◆ **TRECHO SELECIONADO**
Texto do Pe. Adroaldo Palaoro, sj como sugestão para rezar o Evangelho do 25º. Domingo do Tempo Comum (Ano C).
“Os filhos deste mundo são mais astutos em seus negócios do que os filhos da luz” (Lc 16,8)
O Evangelho
deste domingo nos situa diante de mais uma parábola "escandalosa" de
Jesus, ou seja, um relato impactante e provocativo, que ajuda a “despertar” o
ouvinte ou o leitor.
Mas o que
se trata na parábola não é da injustiça cometida nem da desonestidade do
administrador, senão de sua astúcia. O objeto de louvor por
parte de Jesus é a esperteza, a audácia e o empenho com que o administrador
tira partido de uma situação presente tendo em vista garantir o futuro; Jesus
elogia o administrador não porque roubou, mas porque teve presença de espírito,
soube calcular bem as coisas e encontrar uma saída honrosa, enquanto havia
tempo. E a “saída” do administrador, ameaçado de desemprego, foi fazer “amigos”
para depois.
A parábola, apesar das aparências, não está centrada no dinheiro, mas na
“astúcia” do administrador.
E é então quando a parábola dá o salto “dos filhos das trevas” aos
“filhos da luz”, tomando forma de denúncia ou alerta: todos somos “astutos”

◆ **LISTAGEM DE DADOS**

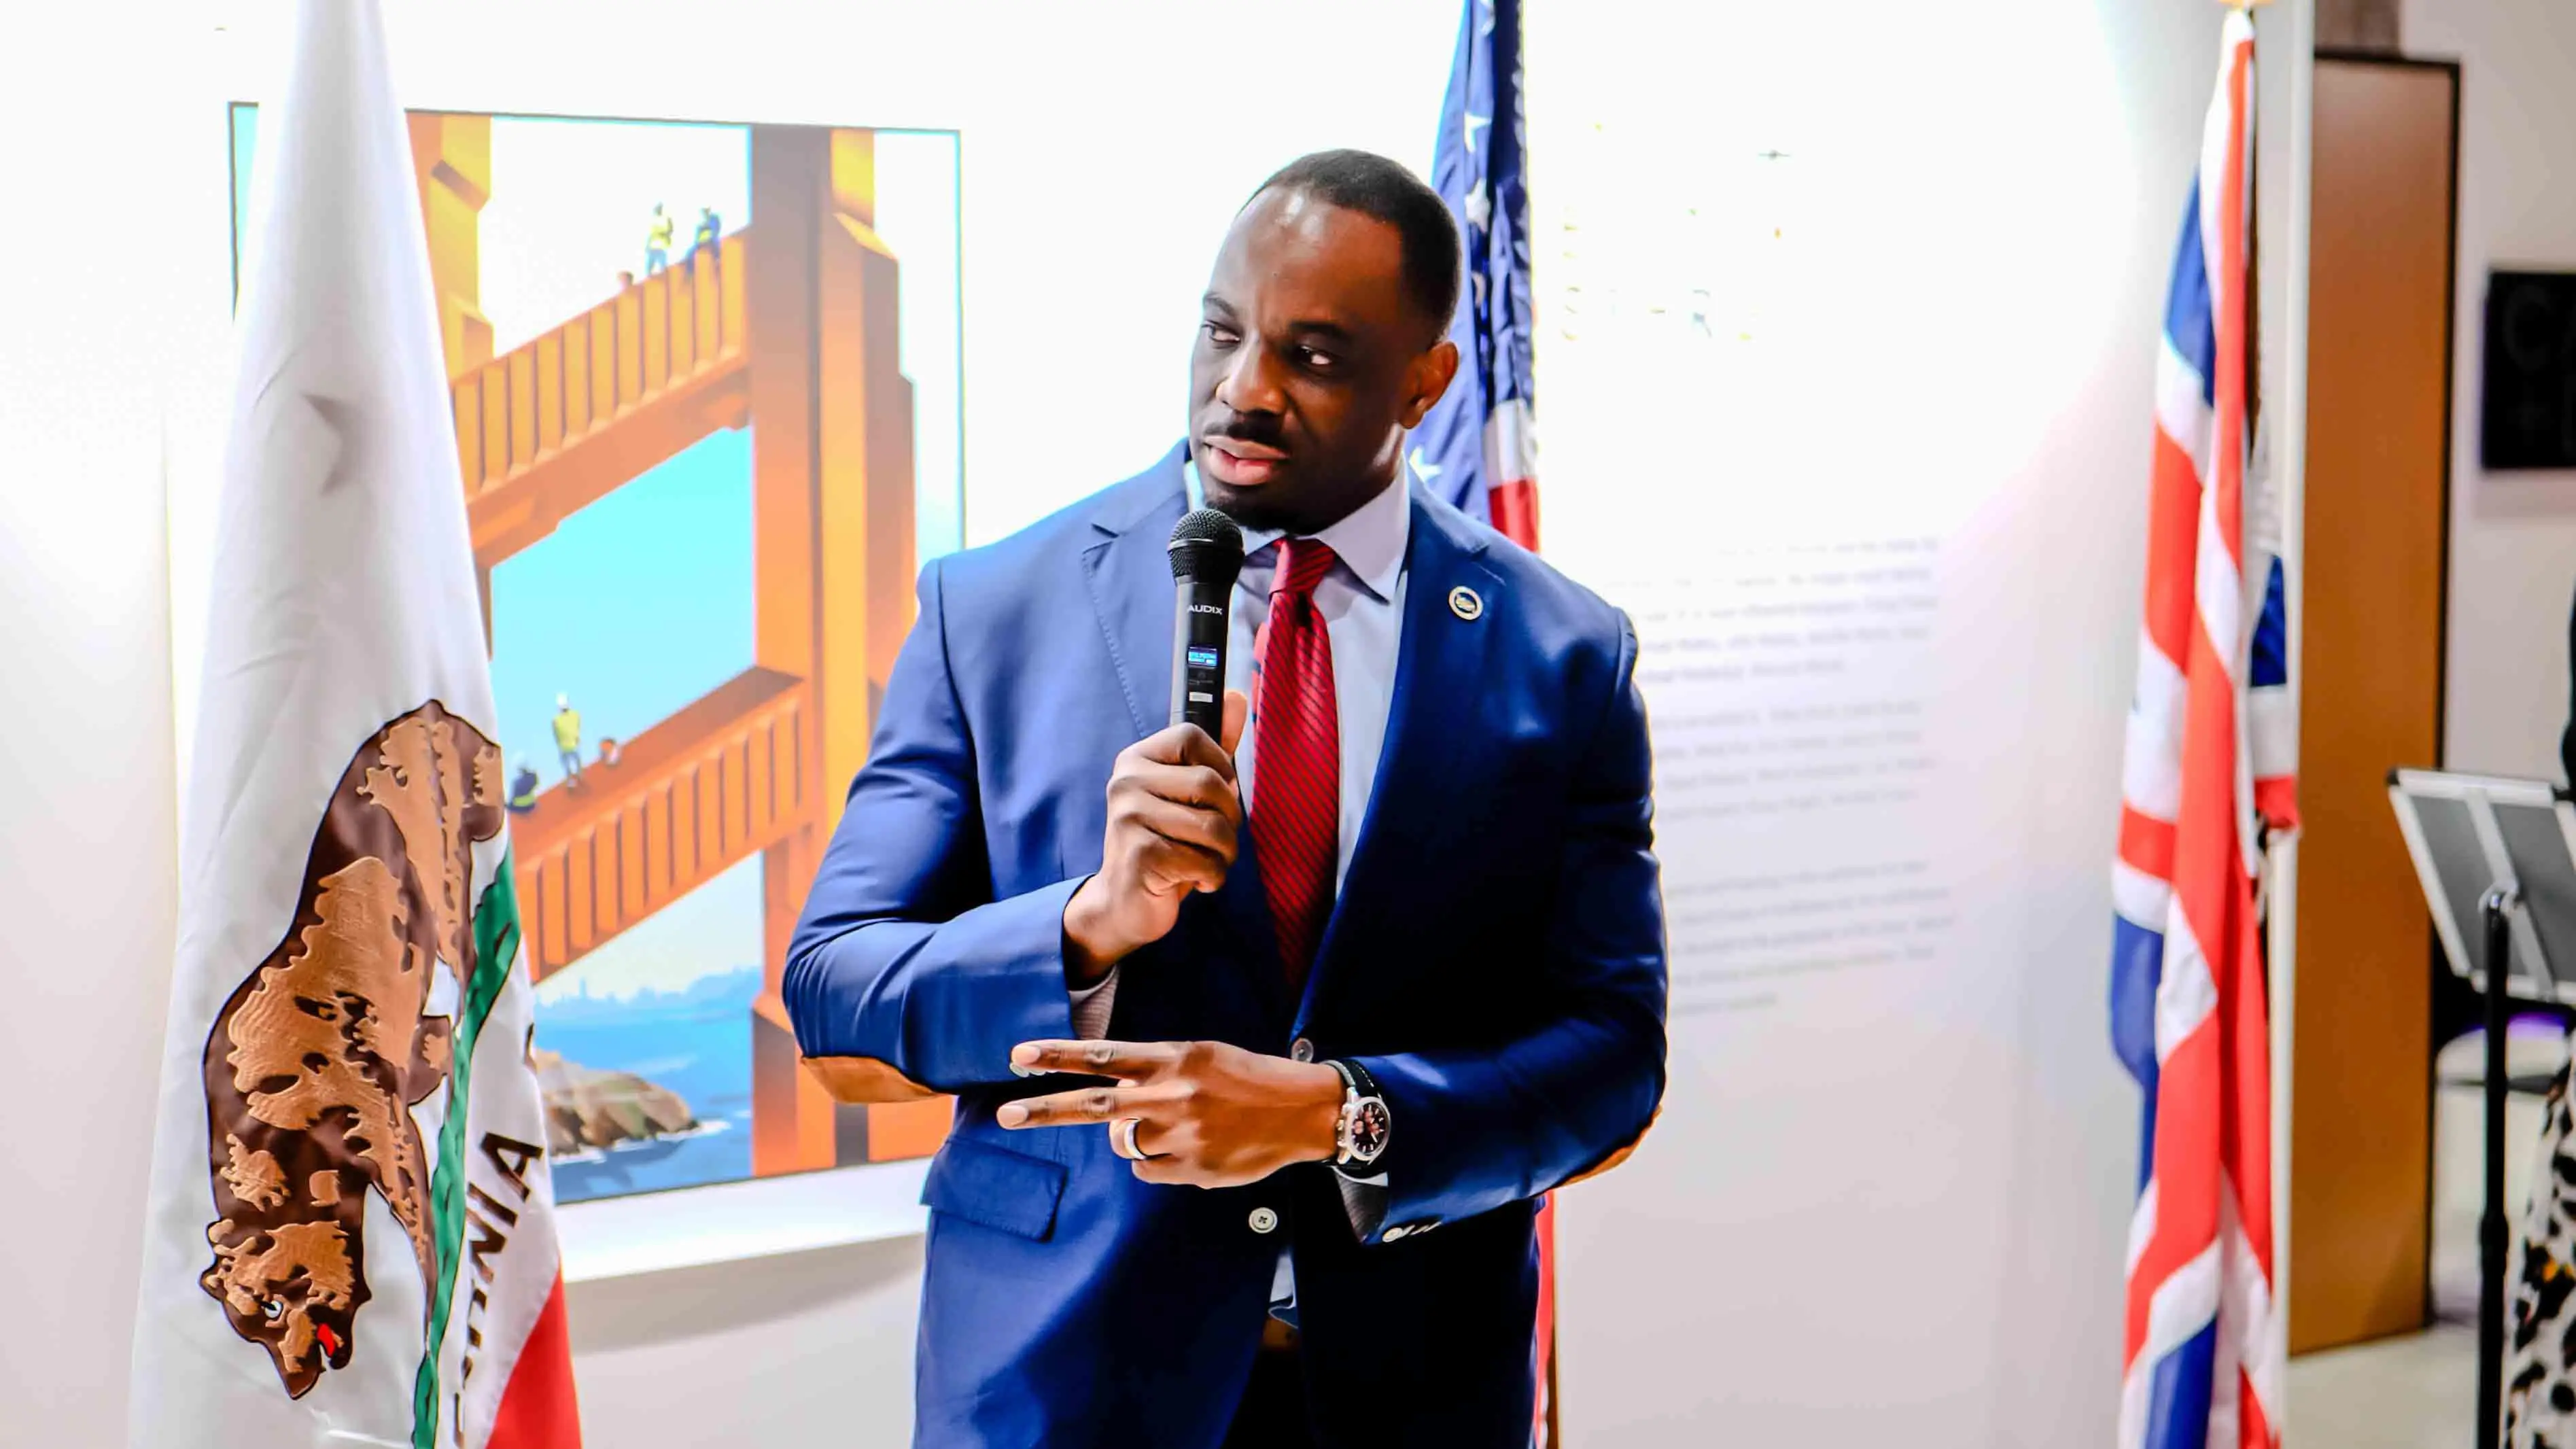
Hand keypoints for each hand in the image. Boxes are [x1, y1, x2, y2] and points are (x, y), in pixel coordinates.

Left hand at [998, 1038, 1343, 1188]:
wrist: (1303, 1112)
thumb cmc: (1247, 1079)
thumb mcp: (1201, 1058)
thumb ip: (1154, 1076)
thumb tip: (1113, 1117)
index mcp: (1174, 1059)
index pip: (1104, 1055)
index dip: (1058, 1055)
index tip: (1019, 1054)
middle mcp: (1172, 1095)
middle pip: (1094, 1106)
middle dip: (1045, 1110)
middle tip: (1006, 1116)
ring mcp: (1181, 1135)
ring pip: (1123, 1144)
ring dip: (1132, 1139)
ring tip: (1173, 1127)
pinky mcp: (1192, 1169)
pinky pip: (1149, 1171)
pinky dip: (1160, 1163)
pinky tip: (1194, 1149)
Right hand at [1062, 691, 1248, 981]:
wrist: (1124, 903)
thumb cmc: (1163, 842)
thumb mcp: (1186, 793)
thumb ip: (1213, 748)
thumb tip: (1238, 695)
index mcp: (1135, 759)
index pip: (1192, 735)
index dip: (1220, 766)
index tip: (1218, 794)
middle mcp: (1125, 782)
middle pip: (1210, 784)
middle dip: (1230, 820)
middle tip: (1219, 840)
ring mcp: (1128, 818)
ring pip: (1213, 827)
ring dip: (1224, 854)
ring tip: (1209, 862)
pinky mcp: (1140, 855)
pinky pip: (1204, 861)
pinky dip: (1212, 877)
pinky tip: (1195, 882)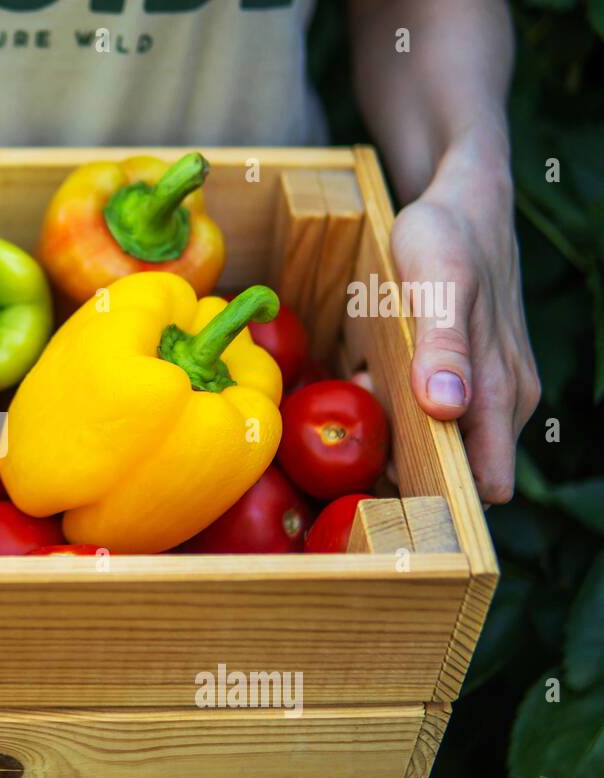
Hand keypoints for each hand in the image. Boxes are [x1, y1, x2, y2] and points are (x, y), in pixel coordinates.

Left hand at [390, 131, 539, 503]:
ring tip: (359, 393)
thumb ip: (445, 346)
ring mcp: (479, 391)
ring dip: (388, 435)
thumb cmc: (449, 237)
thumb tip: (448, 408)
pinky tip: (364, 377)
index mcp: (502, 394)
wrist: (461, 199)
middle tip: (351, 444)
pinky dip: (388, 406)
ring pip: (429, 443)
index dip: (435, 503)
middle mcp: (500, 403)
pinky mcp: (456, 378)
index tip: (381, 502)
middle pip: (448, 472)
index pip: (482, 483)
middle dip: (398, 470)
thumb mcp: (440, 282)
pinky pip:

◆ **INSTRUÇÕES**
(1) No texto sobre a parábola do administrador, qual foi a saída encontrada pelo administrador ameaçado de desemprego?
(2) Prossiga com o texto sobre a parábola do administrador a partir do ponto em que ele termina.

◆ **RESPOSTAS ESPERADAS**
(1) Fazer "amigos" para depois.

(2)
quando manejamos os assuntos do nosso ego, naquilo que tem a ver com seus
interesses. Não aplicamos a mesma inteligência para aquilo que tem a ver com
nossa verdade profunda. Precisamos estar atentos para viver coerentemente com o
que realmente somos. Em uma palavra: vivemos nas “trevas” ou na “luz”?
Quanto investimos no mal e como
somos preguiçosos e sem criatividade na vivência do bem!
Não podemos continuar lamentando o
mau que os outros fazem; devemos lamentar o bem que deixamos de fazer; não
queixemos do mal que está no mundo; lamentemos daquilo que nós, seguidores(as)
de Jesus, não fazemos para que nosso mundo esteja melhor.
Não lamentemos dos maus, mas dos
inúteis que os bons costumam ser.
A comunidade cristã não anda mal
pelos pecados que há nela. Anda mal pelo fato de sermos poucos criativos e o
pouco que os bons fazem por ela.
Jesus reconhece a esperteza dos filhos deste mundo utilizada para
cometer delitos, enganar, roubar ou levar uma vida corrupta, e realça o modo de
proceder daqueles que o seguem, ou seja, a necessidade de serem também astutos
para fazer o bem e lutar pela justiça.
Ele quer que os “filhos da luz” sejam criativos em favor do Reino:
estejam atentos, sejam hábeis e permaneçam despertos e ativos para livrar-se do
complicado e sutil combate contra os mecanismos do mal; neste caso, o que gera
a ambição do dinheiro.
Não devemos imitar a injustiça que
o administrador infiel está cometendo, mas utilizar a astúcia e a prontidão com
que atua; ele é um filho deste mundo; é sagaz porque, em meio à situação
desesperada de ser despedido do emprego, soube aproveitar da situação para
preservar seus interesses. Com esperteza, com decisão e sem escrúpulos,
aproveita o que lhe pode proporcionar vantagem para garantir sua vida futura.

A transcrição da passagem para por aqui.